__The task__. In the entries below, some lines contain "fire"; work out how many and answer with the figure only.

── Records shown ──

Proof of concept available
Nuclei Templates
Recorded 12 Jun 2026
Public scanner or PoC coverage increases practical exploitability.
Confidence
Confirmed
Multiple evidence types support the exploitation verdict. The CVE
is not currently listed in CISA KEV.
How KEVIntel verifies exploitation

───
── Records shown ──

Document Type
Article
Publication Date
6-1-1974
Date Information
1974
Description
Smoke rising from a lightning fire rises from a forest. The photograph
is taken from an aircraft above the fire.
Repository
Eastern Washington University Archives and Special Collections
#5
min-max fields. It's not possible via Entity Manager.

───

__Solution__. 2